The new fiscal stimulus will substantially push up India’s already-high public debt ratio. Policymakers may have to resort to unusual steps to keep borrowing costs in check, including further financial repression and a return to partially monetising the deficit.
- The new fiscal stimulus will substantially push up India’s already-high public debt ratio. Policymakers may have to resort to unusual steps to keep borrowing costs in check, including further financial repression and a return to partially monetising the deficit.
- While the new fiscal stimulus announced by PM Modi isn’t as impressive as the headline figures suggest, it is still a chunky package by normal standards. The Finance Ministry has not yet given full details and has not provided a new estimate for the budget deficit this fiscal year. But we think the new measures could have a price tag of up to 4% of GDP, with the late-March fiscal package worth another 1%. This will have to be financed by issuing more government debt. That could be a concern over the medium term given that debt levels in India are already high by EM standards. (See Chart 1.) But almost all of India’s public debt is denominated in rupees and held domestically. The threat of a public debt crisis is low.
- Concerns about debt being on an unsustainable trajectory could still push borrowing costs up and cause financial conditions to tighten. That risk can be reduced if policymakers lay out a credible plan for debt stabilisation over the long run. And policymakers can do more to keep a lid on yields. One option would be further financial repression – essentially forcing domestic savers to channel funds to the government. This could take various forms, including pressure on banks or incentives for them to hold more government bonds. The statutory liquidity ratio already requires banks to buy large volumes of government debt.
- There are more immediate challenges. Large-scale debt issuance could be a problem if it overwhelmed private sector demand for government bonds. Such concerns probably explain why 10-year yields jumped 20bp on Monday (to 6.2%) after the Finance Ministry raised its estimate of its borrowing needs this year. Questions over the market’s ability to digest a lot of government debt have led to talk of deficit monetisation as a solution – the RBI purchasing bonds directly from the government.
- This would not be as radical as is often made out. The practice was common in India until 1997. And the RBI already buys a lot of government bonds as a tool to manage liquidity, albeit in the secondary market. The RBI has held between 10-18% of all outstanding government debt for the past decade. (See Chart 2.) It is also hard not to view the RBI’s annual dividend to the government as deficit monetisation through the back door when, as recently, the finance ministry determines the dividend’s size (1% of GDP last year).
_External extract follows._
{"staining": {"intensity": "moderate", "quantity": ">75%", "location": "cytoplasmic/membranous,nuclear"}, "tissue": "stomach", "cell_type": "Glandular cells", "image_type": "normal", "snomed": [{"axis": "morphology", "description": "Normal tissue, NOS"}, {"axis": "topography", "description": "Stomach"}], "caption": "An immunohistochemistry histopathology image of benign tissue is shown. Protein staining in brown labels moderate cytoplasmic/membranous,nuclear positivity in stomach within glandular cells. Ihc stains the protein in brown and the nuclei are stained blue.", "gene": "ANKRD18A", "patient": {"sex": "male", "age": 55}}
- There are of course significant risks attached to deficit monetisation. It could raise further questions over the RBI’s independence – recall that former governors Raghuram Rajan and Urjit Patel both left the post in acrimonious circumstances after falling out with the government (the dividend was a key factor in the departure of Mr Patel). And fears that a constraint on government spending even in “normal” times had been removed could cause inflation expectations to skyrocket.
- The RBI and the government would therefore need to provide plenty of assurance to the market that deficit monetisation was only a temporary measure intended to speed up debt issuance. They could, for example, set out strict guidelines with well-defined limits on how many bonds it would buy and over what period of time. If communicated clearly, deficit monetisation could prove to be a useful short-term tool for policymakers whose priority now should rightly be pulling the economy out of a catastrophic slump.